Welcome to the Personal Health Train on FHIR demo. In this demo, we want to show how the Personal Health Train and FHIR can work together.
tl/dr: see control/pht_execution_notebook.ipynb to run the PHT cohort counter.
The basic technical essence of the Personal Health Train is to use computational resources at the data source. This means:
- we can calculate information at the source
- we don't have to transfer data for calculation purposes, hence preserving patients' privacy
- we are able to support different data representation and query standards, as applications/calculations at the source can perform the conversion/transformation.
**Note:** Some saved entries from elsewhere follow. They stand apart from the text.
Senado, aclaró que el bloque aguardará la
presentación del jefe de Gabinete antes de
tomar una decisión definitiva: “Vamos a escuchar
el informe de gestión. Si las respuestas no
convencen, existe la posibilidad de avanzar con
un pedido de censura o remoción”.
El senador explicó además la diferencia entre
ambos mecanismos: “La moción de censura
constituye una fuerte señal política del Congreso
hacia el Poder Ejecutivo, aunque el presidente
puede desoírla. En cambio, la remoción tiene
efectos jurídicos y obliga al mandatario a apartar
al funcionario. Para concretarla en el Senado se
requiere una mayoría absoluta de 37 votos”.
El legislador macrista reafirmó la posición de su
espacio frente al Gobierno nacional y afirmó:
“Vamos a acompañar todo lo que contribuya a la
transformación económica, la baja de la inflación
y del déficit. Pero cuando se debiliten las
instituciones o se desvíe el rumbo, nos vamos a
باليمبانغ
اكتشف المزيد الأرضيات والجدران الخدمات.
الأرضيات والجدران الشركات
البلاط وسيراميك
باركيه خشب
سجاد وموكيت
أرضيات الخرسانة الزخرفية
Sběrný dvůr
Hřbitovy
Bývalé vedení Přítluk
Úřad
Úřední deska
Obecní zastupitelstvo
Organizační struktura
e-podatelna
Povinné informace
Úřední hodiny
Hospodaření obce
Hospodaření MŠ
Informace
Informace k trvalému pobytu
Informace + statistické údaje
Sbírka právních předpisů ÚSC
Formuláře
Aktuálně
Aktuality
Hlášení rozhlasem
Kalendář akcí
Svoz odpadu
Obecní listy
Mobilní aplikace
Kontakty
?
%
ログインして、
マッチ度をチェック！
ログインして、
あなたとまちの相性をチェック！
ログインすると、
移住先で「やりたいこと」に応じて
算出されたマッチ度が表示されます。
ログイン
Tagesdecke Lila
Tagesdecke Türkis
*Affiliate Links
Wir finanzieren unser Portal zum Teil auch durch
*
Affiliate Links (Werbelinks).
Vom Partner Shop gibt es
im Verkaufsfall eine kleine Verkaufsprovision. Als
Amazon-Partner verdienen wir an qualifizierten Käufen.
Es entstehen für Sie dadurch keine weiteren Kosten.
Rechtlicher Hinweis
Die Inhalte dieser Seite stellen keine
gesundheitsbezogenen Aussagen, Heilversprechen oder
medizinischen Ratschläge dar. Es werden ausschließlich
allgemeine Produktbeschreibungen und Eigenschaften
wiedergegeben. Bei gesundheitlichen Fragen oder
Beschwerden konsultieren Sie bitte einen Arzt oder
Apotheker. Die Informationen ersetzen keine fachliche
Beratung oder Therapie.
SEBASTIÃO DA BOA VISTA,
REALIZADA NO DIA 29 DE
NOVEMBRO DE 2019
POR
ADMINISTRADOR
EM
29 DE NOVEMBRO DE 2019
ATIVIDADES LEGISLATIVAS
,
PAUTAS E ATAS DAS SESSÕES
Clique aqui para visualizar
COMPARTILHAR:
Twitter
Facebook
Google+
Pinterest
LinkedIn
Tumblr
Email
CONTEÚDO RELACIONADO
This repository is structured into two different folders:
The train (application) is described in the train folder. The main script in here is run.py
, which reads environment variables indicating the endpoint type, URL and optional token. Based on the endpoint type, it selects the FHIR or SPARQL script and included query protocol. Finally, it will report the results in a text file (output.txt
).
The FHIR endpoint is queried for all patients having Diabetes (all types), this code is available in fhir.py
. Based on the FHIR endpoint result, the number of patients are counted, and the mean age in this cohort calculated.
The sparql query file (sparql.py
) contains a sparql query, which is being executed on the given endpoint URL. This query identifies patients with rectal cancer (ICD code C20) and requests the age at diagnosis. Afterwards, the number of patients (rows) are counted, and the mean age in this cohort calculated.
The script to convert these analysis scripts into a docker container is available in Dockerfile
. This creation can be executed by running build.bat
, which builds an image based on the description in Dockerfile
and sends this image to a central Docker repository. Afterwards, the data stations will pull the image from this repository, and execute the image (containing the analysis scripts and dependencies).
The control post is defined in a Jupyter Notebook. This notebook can be executed by downloading the repository, navigating to the control folder, and running the Jupyter Notebook command (jupyter notebook
).
When opening the notebook, the control station first identifies the data stations available. Second it will send the train towards a specific FHIR endpoint (listed in the available data stations), and retrieve the results after the application (train) has been executed. Third, the control post will send the same train towards a specific RDF (SPARQL) endpoint (listed in the available data stations), and retrieve the results of the application after execution.
This codebase shows that the PHT can be agnostic to the underlying data used. However, as developers of applications/scripts/trains cannot see the actual data, we have to rely on FAIR data descriptions. If FAIR data descriptions are available, applications/trains should be able to interpret these descriptions, and request the data accordingly.